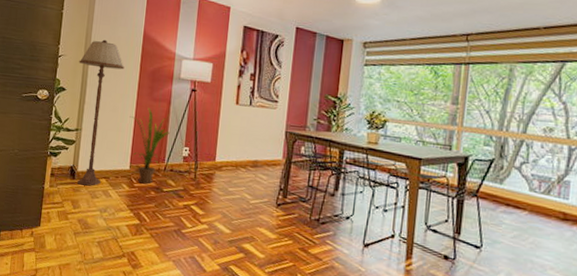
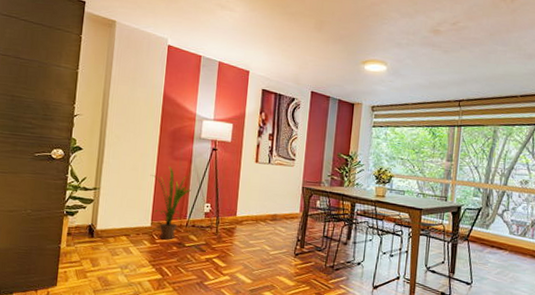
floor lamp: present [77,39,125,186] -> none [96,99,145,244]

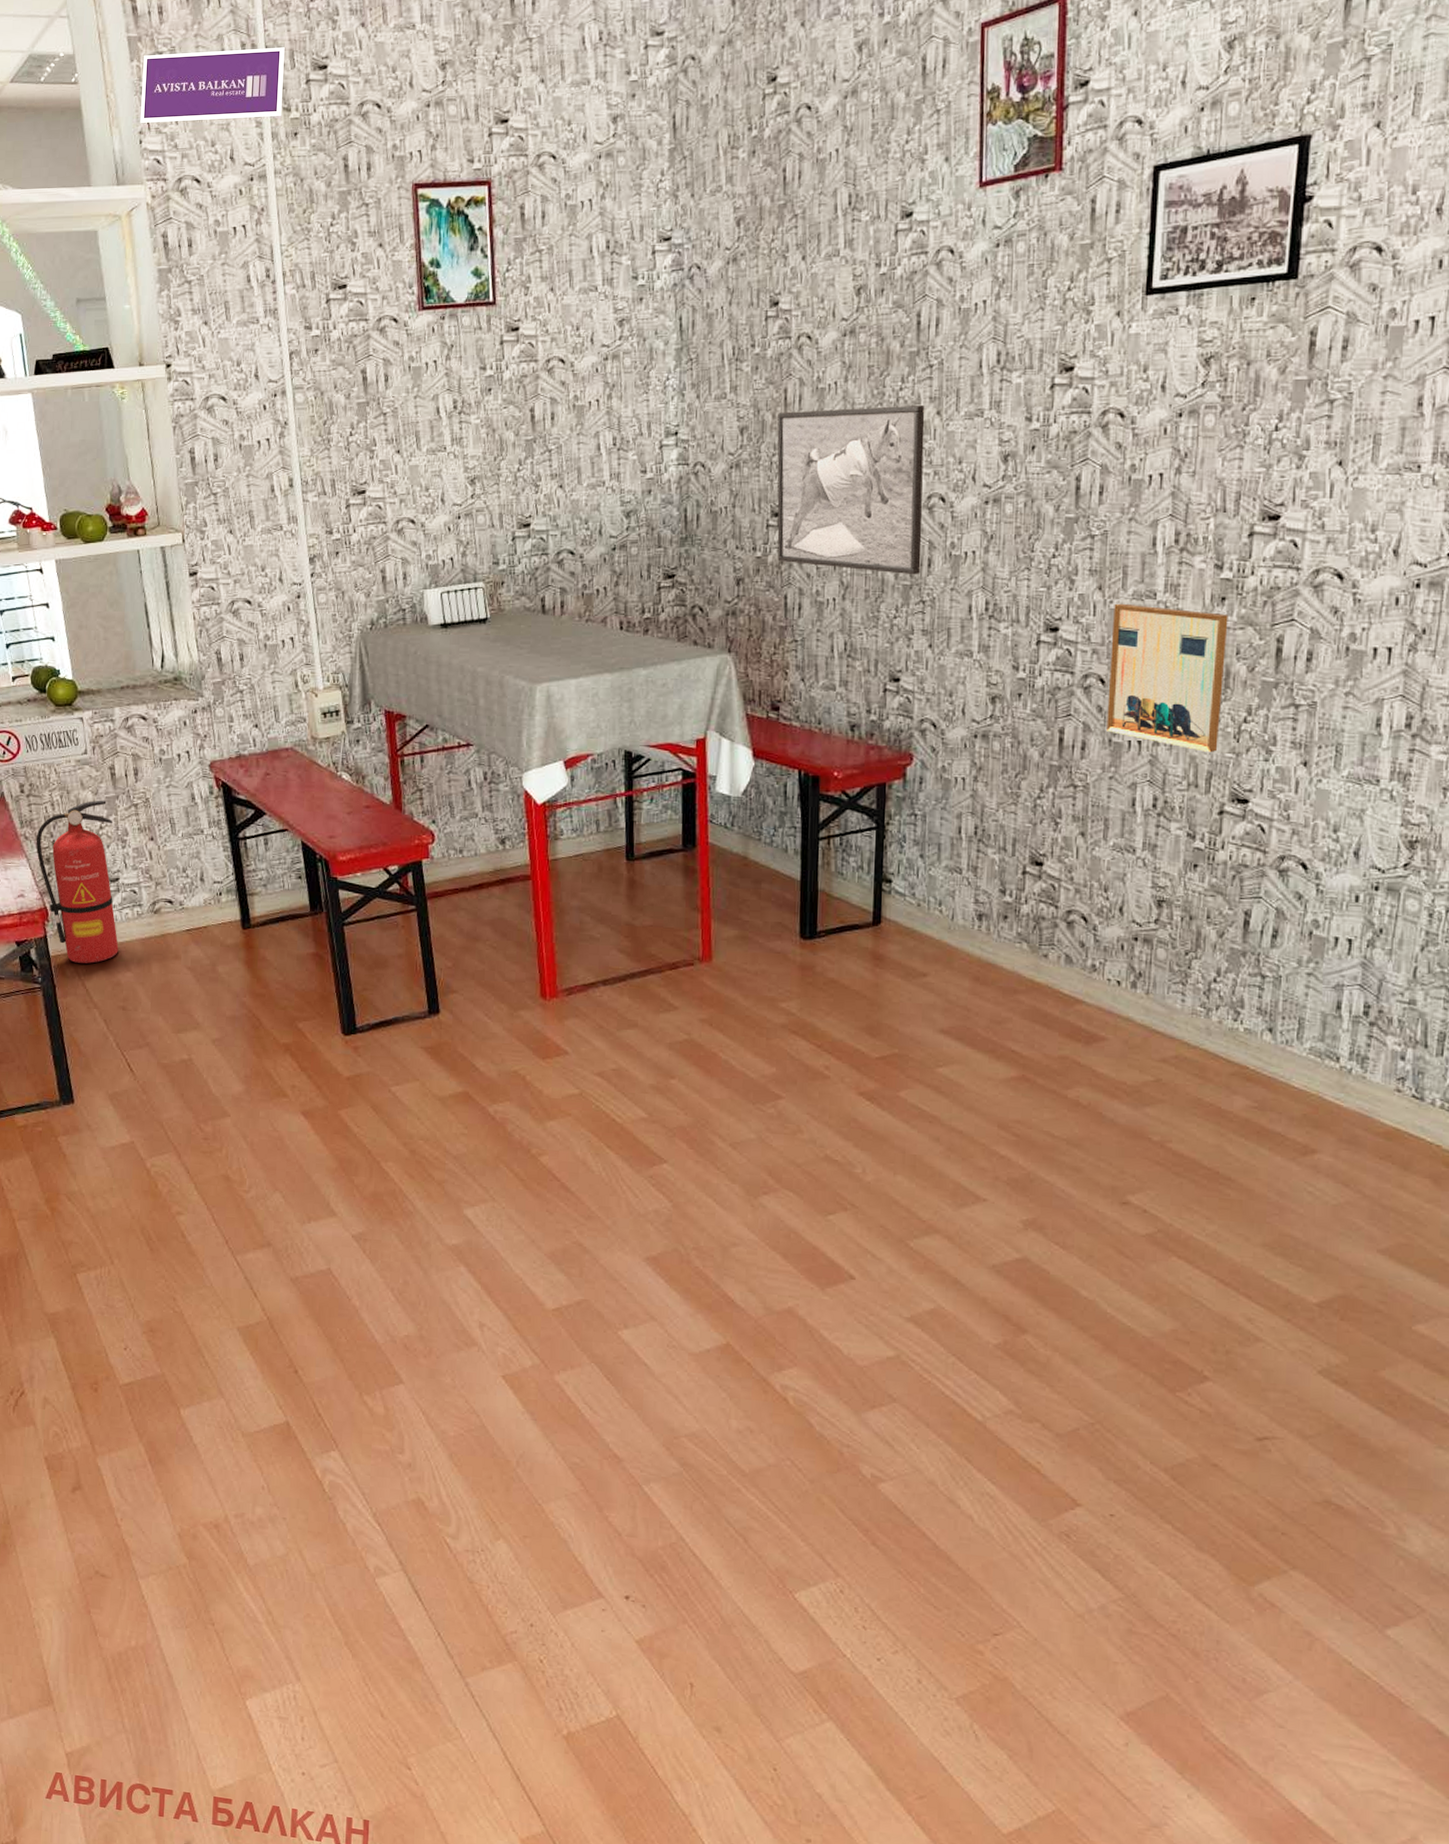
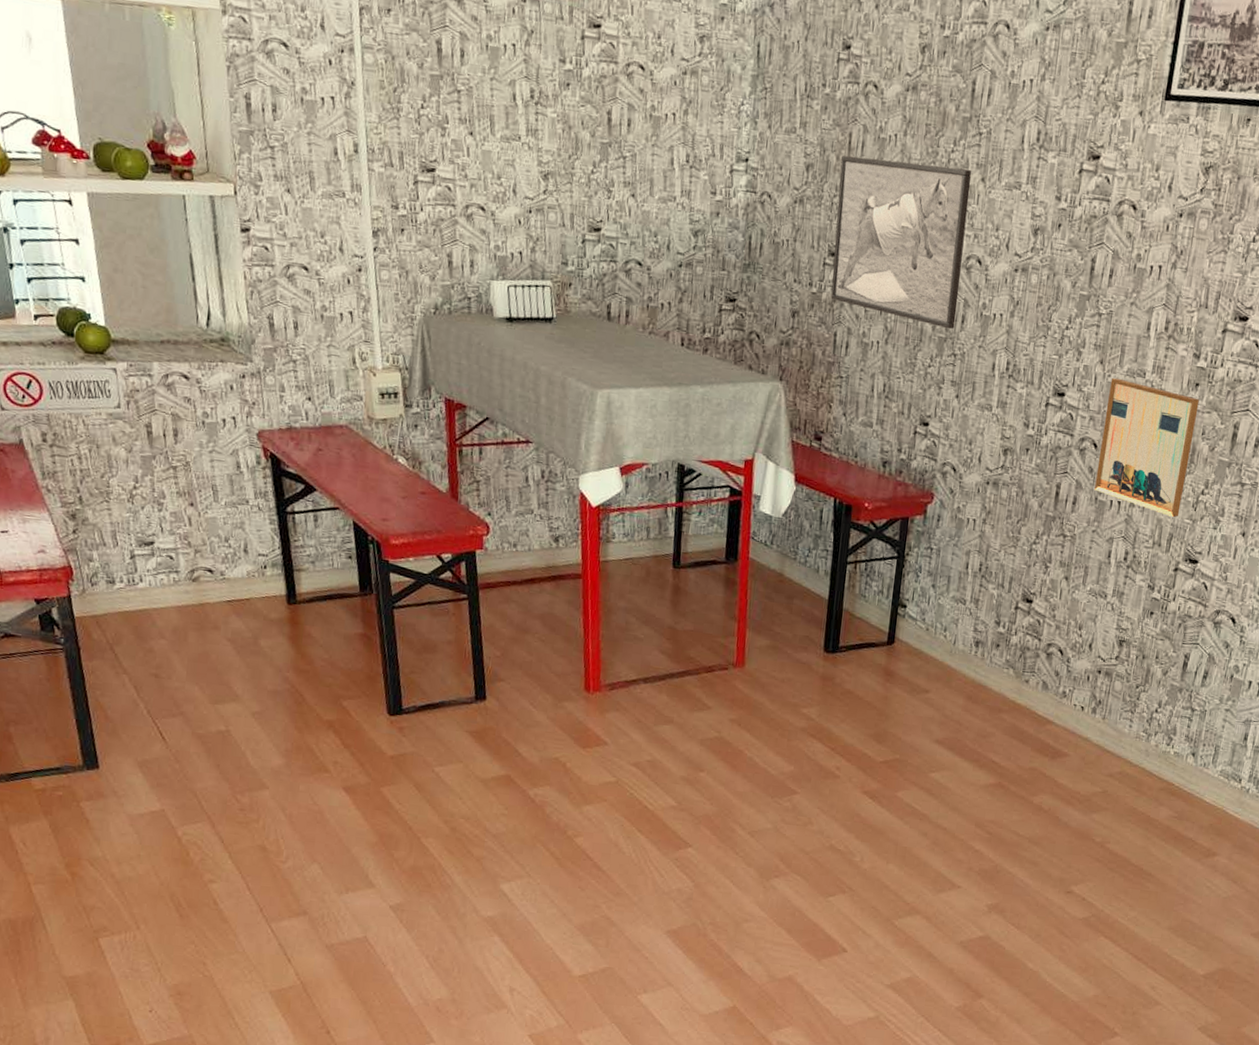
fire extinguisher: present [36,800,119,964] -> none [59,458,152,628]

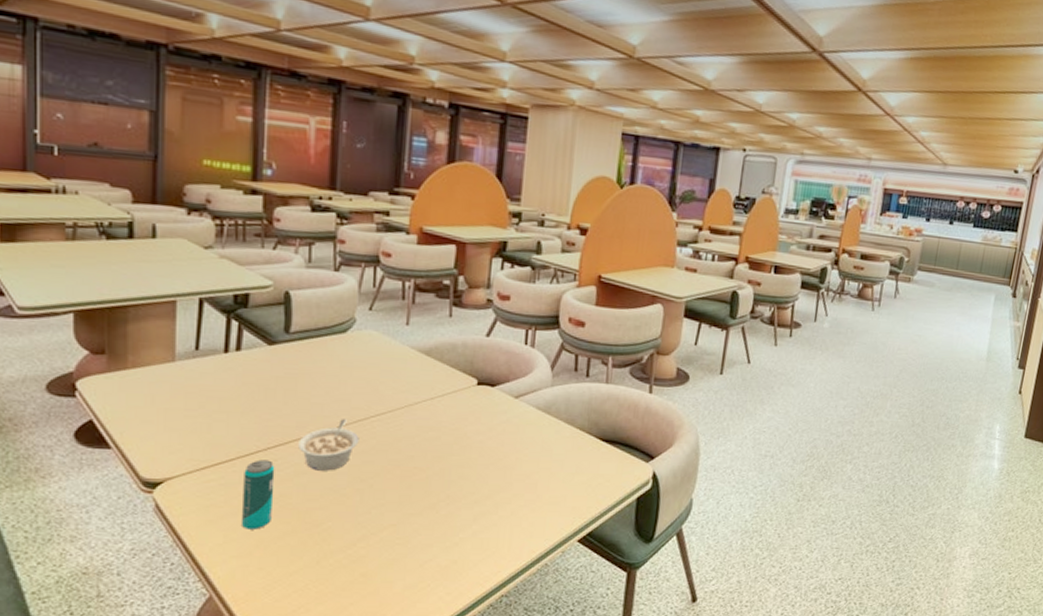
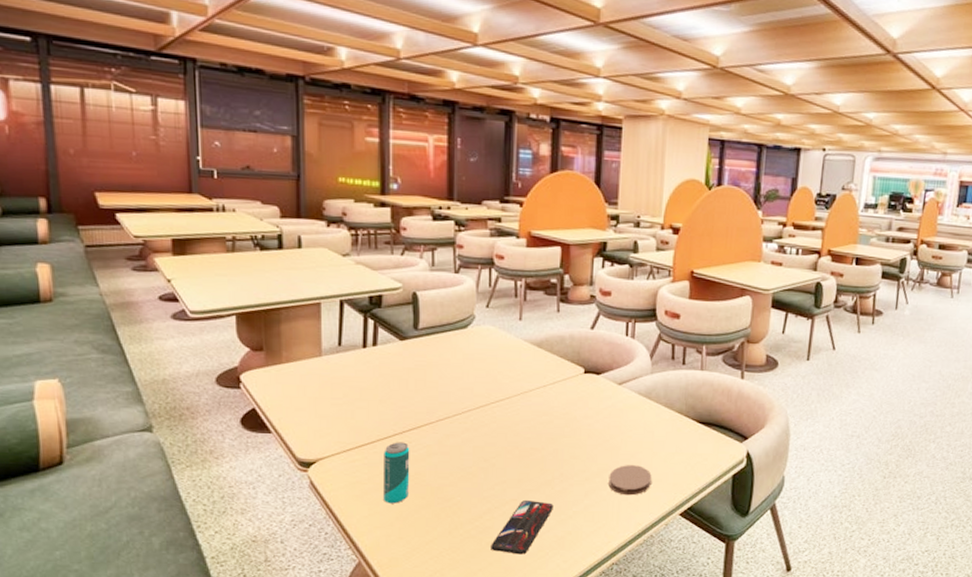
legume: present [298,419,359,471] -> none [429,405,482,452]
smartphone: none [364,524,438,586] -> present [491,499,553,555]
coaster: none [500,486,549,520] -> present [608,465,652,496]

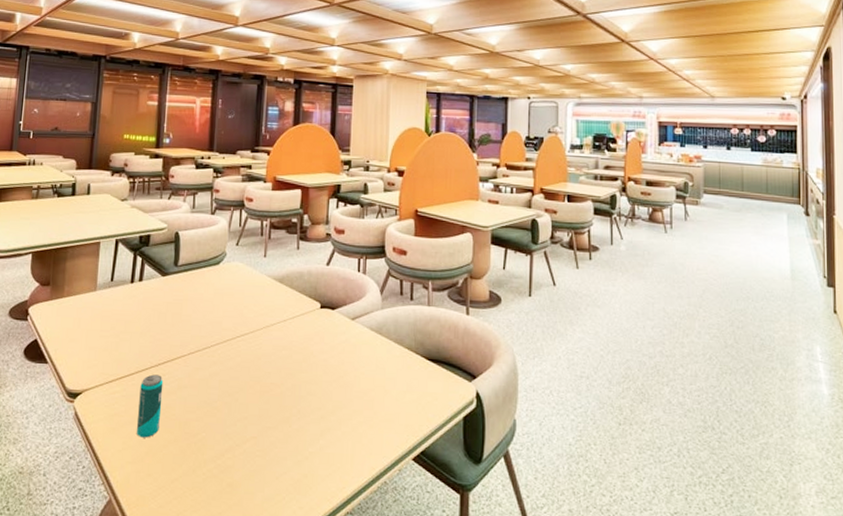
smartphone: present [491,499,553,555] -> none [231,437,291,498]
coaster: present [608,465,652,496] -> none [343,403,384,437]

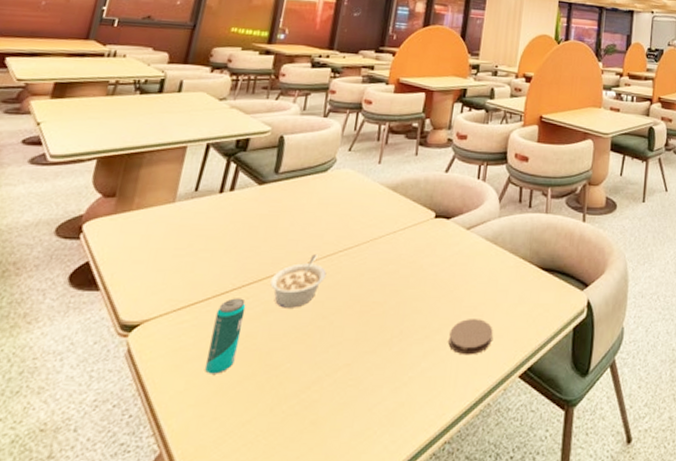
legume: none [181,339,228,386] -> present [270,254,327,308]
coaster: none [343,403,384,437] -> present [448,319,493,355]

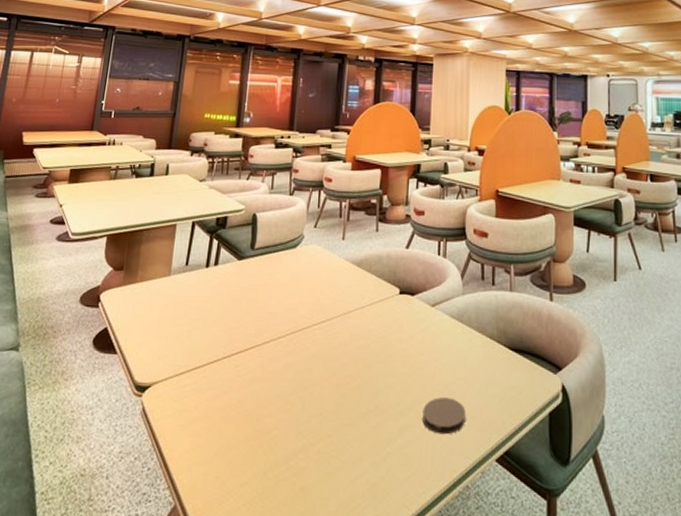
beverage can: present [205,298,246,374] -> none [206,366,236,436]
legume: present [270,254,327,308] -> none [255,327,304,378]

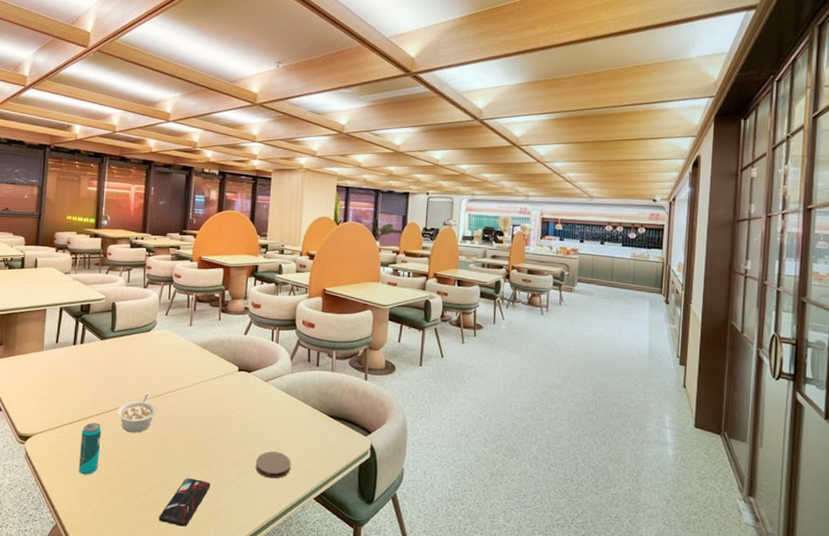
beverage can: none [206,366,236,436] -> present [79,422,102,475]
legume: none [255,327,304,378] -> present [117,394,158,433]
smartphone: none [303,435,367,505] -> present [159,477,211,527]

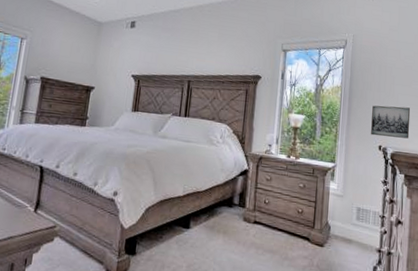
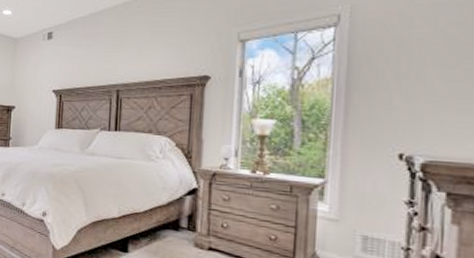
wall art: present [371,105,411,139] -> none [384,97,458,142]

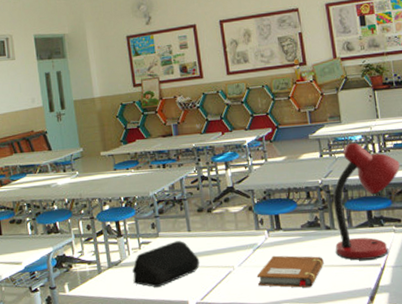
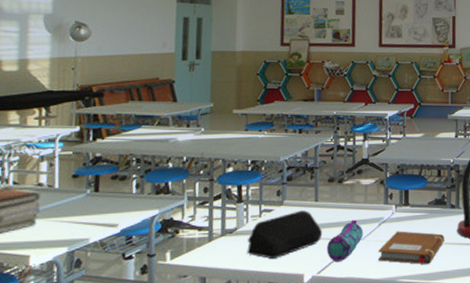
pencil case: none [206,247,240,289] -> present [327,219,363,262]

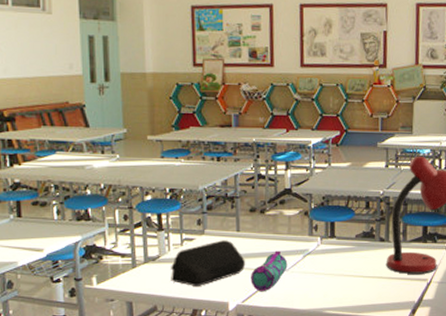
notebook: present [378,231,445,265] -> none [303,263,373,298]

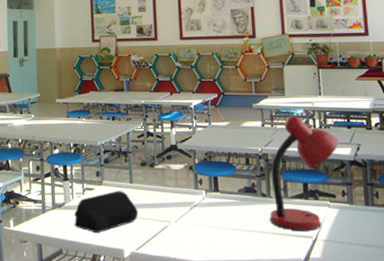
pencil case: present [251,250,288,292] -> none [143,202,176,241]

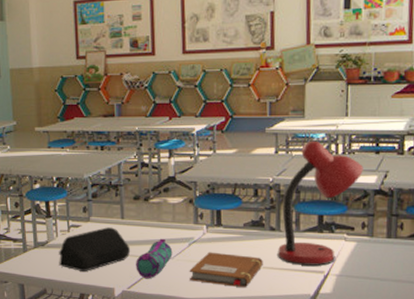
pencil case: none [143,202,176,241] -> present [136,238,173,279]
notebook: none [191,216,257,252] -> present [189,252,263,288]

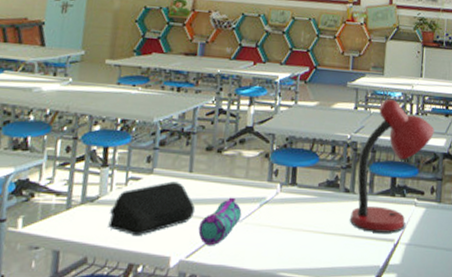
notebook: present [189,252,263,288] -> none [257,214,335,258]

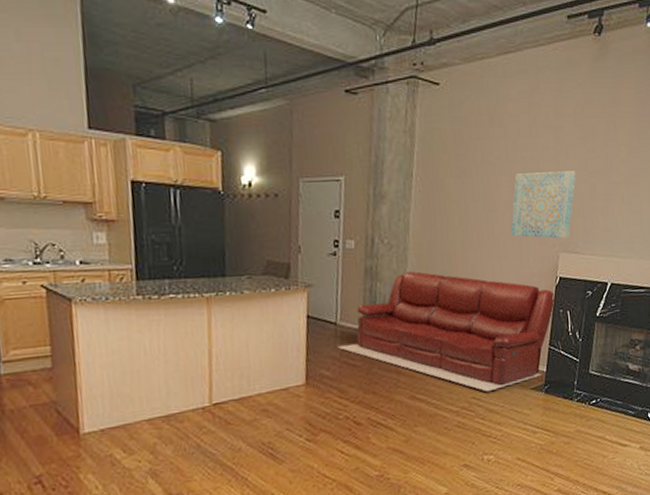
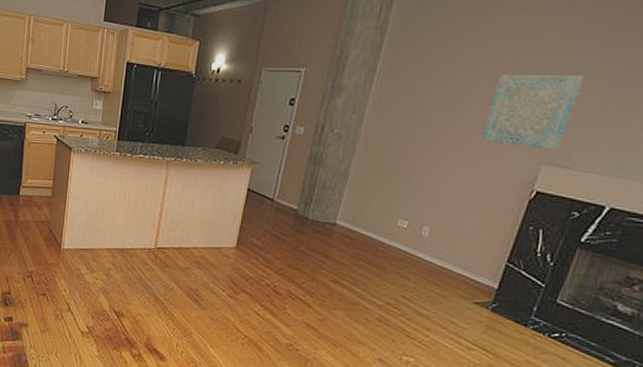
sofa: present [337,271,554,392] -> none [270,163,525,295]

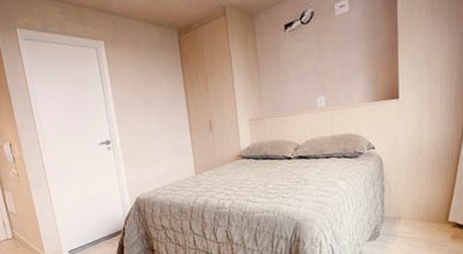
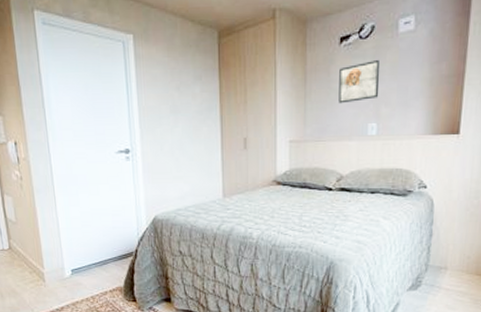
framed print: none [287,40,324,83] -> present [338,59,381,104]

★ ★ ★ ★ ★

In the data above, find the line containing "smartphone: none [364,524,438,586]" and the line containing "smartphone: none [303,435,367,505]". Copy exactly the stretch from the first through the second, both included, leaving out any picture.

smartphone: none [364,524,438,586] -> present [491,499,553,555]
coaster: none [500,486,549,520] -> present [608,465,652,496]

smartphone: present [491,499,553,555] -> none [231,437,291,498]
coaster: present [608,465,652,496] -> none [343,403,384,437]

legume: none [181,339,228,386] -> present [270,254,327,308]
coaster: none [343,403,384,437] -> present [448,319,493,355]

beverage can: present [205,298,246,374] -> none [206,366,236,436]
legume: present [270,254,327,308] -> none [255,327,304,378]

beverage can: none [206,366,236,436] -> present [79,422,102,475]
legume: none [255,327,304,378] -> present [117,394,158,433]
smartphone: none [303,435,367,505] -> present [159,477,211,527]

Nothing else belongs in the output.